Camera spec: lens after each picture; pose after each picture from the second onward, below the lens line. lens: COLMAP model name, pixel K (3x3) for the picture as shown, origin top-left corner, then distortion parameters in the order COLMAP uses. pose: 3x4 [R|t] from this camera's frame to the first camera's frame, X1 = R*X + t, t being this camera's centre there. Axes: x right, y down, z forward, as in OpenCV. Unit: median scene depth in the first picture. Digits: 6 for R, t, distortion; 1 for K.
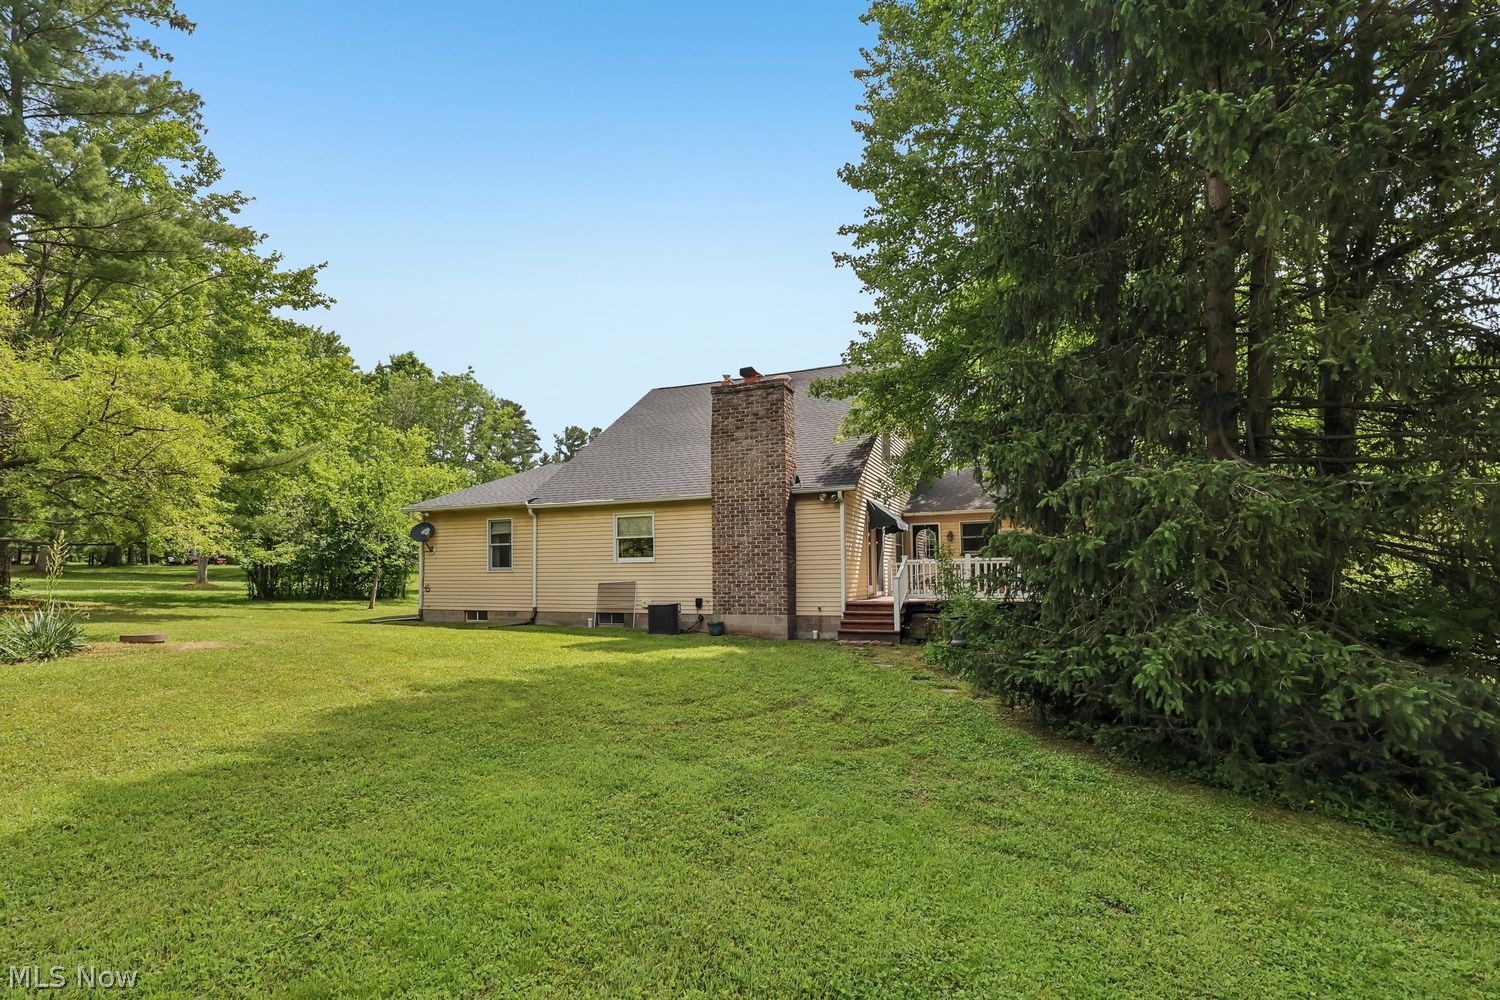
lens RADIAL K [[719.0, 0, 759.5], [0, 719.0, 571.9], [0, 0, 1]] dist [0.000459, -0.000056]
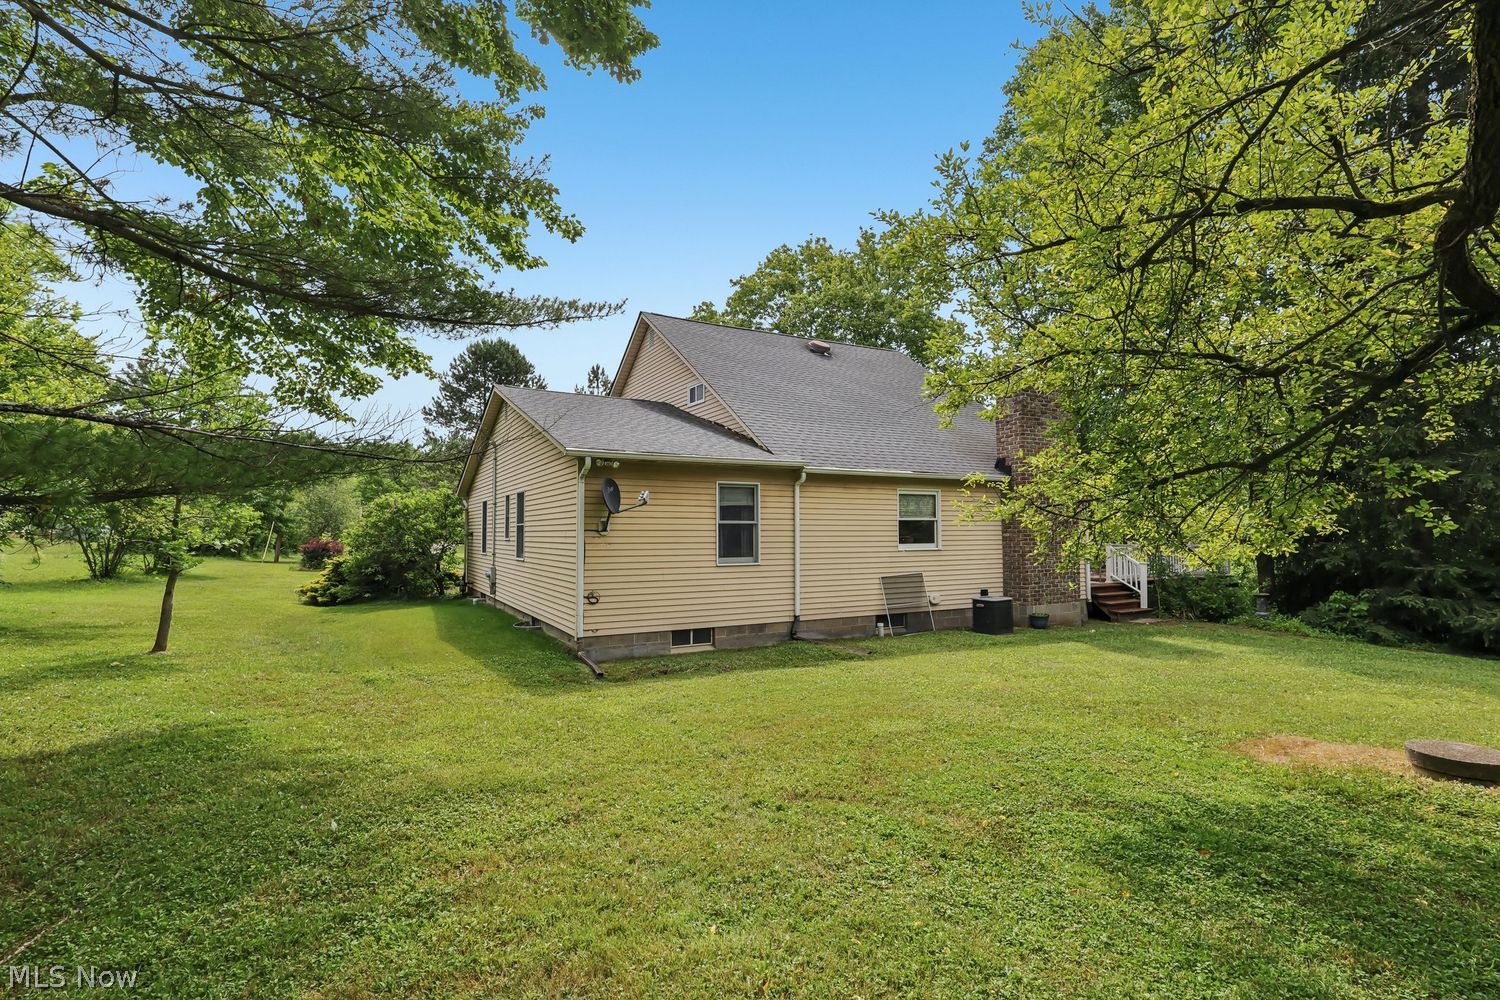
lens RADIAL K [[719.0, 0, 741.1], [0, 719.0, 501.9], [0, 0, 1]] dist [0.000459, -0.000056]
pose [[0.615836, 0.039360, 0.786890, -0.937618], [-0.005191, 0.998932, -0.045903, -0.028715], [-0.787857, 0.024184, 0.615383, 0.647505]]
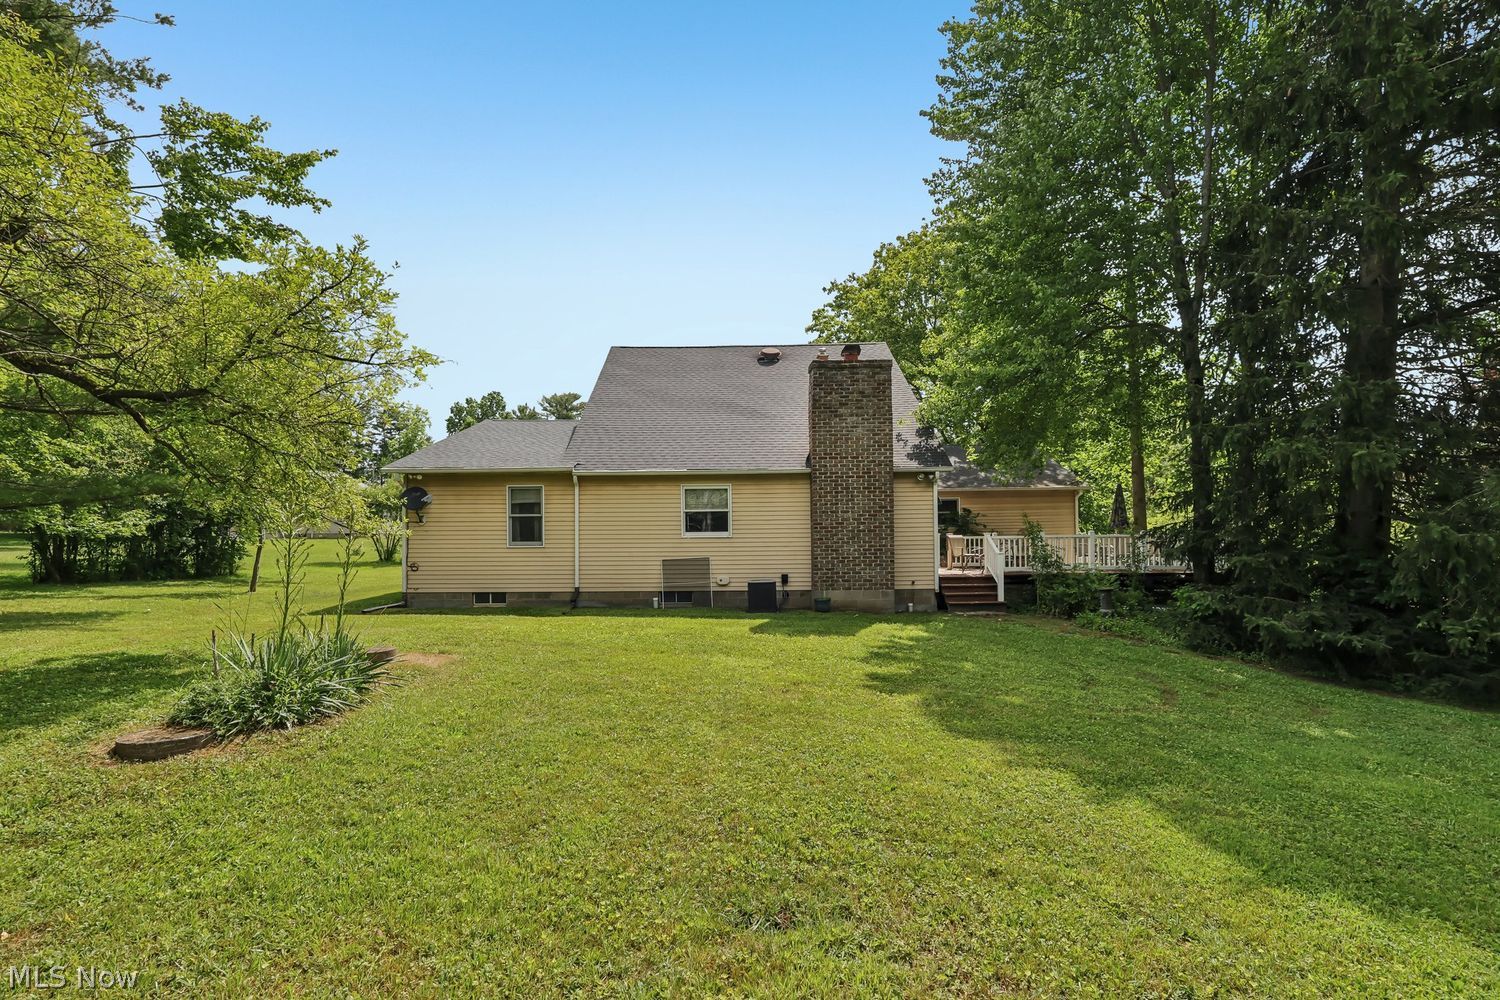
lens RADIAL K [[719.0, 0, 739.7], [0, 719.0, 538.9], [0, 0, 1]] dist [0.000459, -0.000056]
pose [[0.925974, -0.000230, 0.377586, -0.484730], [-0.001257, 0.999992, 0.003693, -0.014264], [-0.377584, -0.003894, 0.925967, 0.110238]]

Your instructions:
Recast each of the rows above as a two-column CSV with the header request,answer. Give one CSV line per row: the request text goes in the request field and the complete answer goes in the answer field, with each field in quotes, line breaks replaced by spaces, and the pictures omitted.

Exercise response:
request,answer
"Camera spec: lens after each picture; pose after each picture from the second onward, below the lens line. lens: COLMAP model name, pixel K (3x3) for the picture as shown, origin top-left corner, then distortion parameters in the order COLMAP uses. pose: 3x4 [R|t] from this camera's frame to the first camera's frame, X1 = R*X + t, t being this camera's centre there. Axes: x right, y down, z forward, as in OpenCV. Unit: median scene depth in the first picture. Digits: 6 for R, t, distortion; 1 for K.","lens RADIAL K [[719.0, 0, 759.5], [0, 719.0, 571.9], [0, 0, 1]] dist [0.000459, -0.000056] lens RADIAL K [[719.0, 0, 741.1], [0, 719.0, 501.9], [0, 0, 1]] dist [0.000459, -0.000056] pose [[0.615836, 0.039360, 0.786890, -0.937618], [-0.005191, 0.998932, -0.045903, -0.028715], [-0.787857, 0.024184, 0.615383, 0.647505]] lens RADIAL K [[719.0, 0, 739.7], [0, 719.0, 538.9], [0, 0, 1]] dist [0.000459, -0.000056] pose [[0.925974, -0.000230, 0.377586, -0.484730], [-0.001257, 0.999992, 0.003693, -0.014264], [-0.377584, -0.003894, 0.925967, 0.110238]]"